Document passage -

[start]

The museum also has a large yet intimate new café/den/bar appropriately called Play, where you can grab a drink or dinner while perusing a book from its extensive sexually charged library. For Valentine’s Day weekend, MoSex is hosting “Get Steamy” specials, with “The Full Treatment: 3 Aphrodisiac Shooters,” a trio of vodka-infused cocktails (Lychee Libidinal, Pomegranate Virility, and Citrous Oxide); bath and body packages; and extended hours, remaining open till midnight on Friday and Saturday. And on Sunday night from 8:00 till 4:00, “Portal of Love” will feature modern burlesque and genre-bending performances by ill-Esha, BRANX, Brightside, Of the Trees, PartyFoul 5000, Soohan, the Bill Wurtzel Trio, House of Screwball, Groucho Fractal, Magic Mike, Cat Wolf, Wild Torus, Kevin Karpt, Evelyn Von Gizycki, Lindsee Lonesome, and the Merry Pranksters, live painting by Joness Jones and Harrison Lance Crawford, and workshops led by Val Tignini (“Kundalini Rising”), David Young (“Guided Dual Flute Meditation”), Richard Anton Diaz (“Activating Sexual Energy”), and Jane Bernard (“Intuitive Thinking”). You can also check out the other exhibitions at the museum: “The Eve of Porn: Linda Lovelace” examines the controversy surrounding Deep Throat and the treatment of its star, while “The Sex Lives of Animals” is an engaging and educational exploration of animal sexual behavior.

[end]

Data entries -
[start]

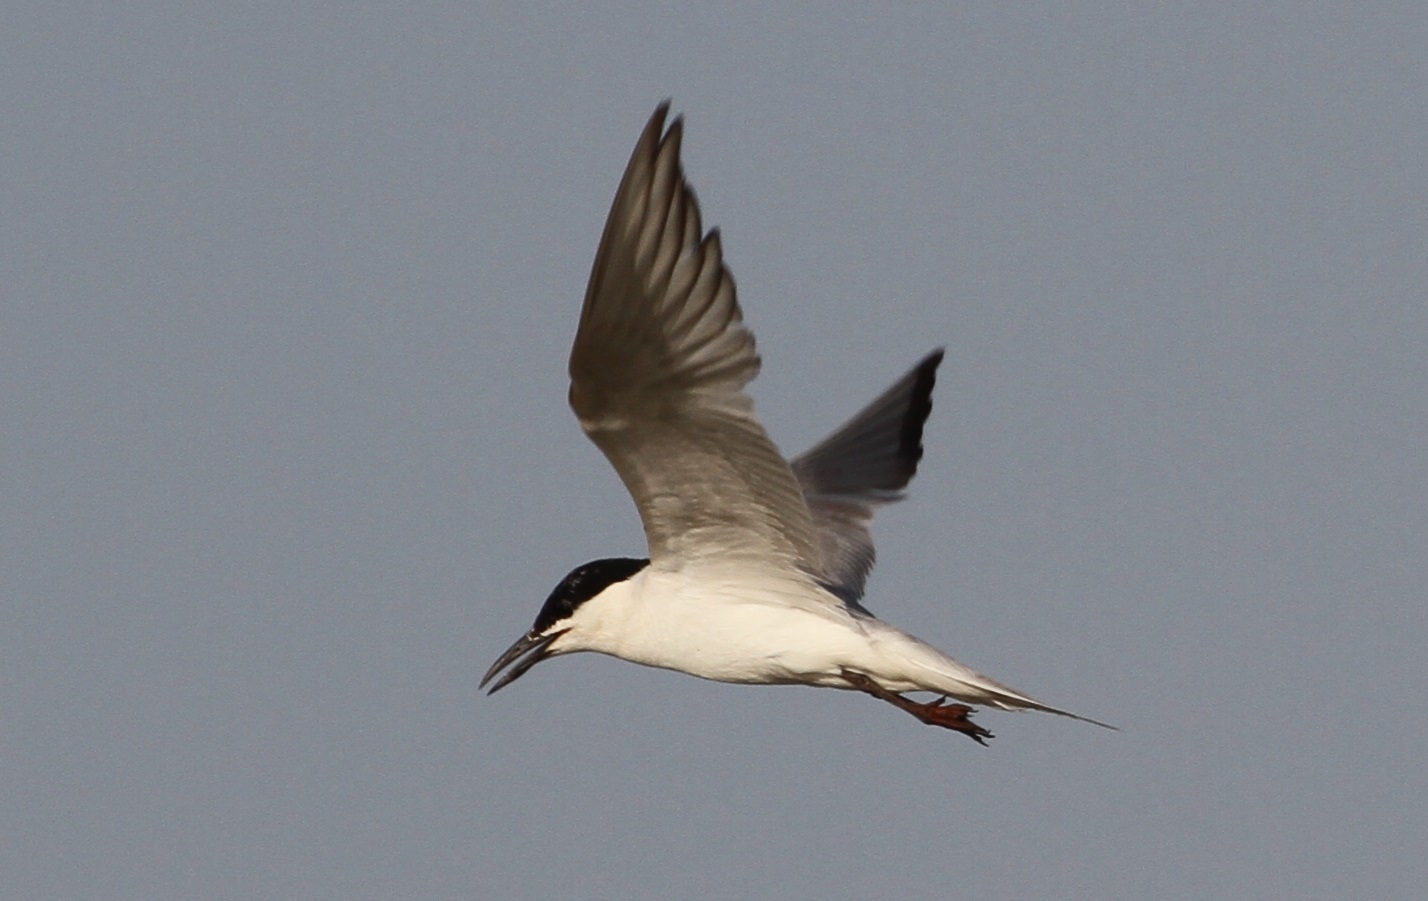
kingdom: Animalia
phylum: Chordata
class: Aves
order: Charadriiformes
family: Laridae
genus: Gelochelidon
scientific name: Gelochelidon nilotica
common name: Gull-billed tern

[end]

Written task A - Do these statements agree with the museum passage? Answer yes or no for each, and quote the words from the passage that settle it. (i) The museum's café/den/bar is called Play. (ii) The museum stays open till midnight on Sunday. (iii) David Young leads the "Intuitive Thinking" workshop.
Written task B - Format the natural history listing as a JSON list of strings, one string per line, skipping blank lines and leaving out the pictures.

Written solution A -
(i) Yes: "appropriately called Play"
(ii) No: "remaining open till midnight on Friday and Saturday"
(iii) No: "David Young (“Guided Dual Flute Meditation”)"

Written solution B -
[
  "kingdom: Animalia",
  "phylum: Chordata",
  "class: Aves",
  "order: Charadriiformes",
  "family: Laridae",
  "genus: Gelochelidon",
  "scientific name: Gelochelidon nilotica",
  "common name: Gull-billed tern"
]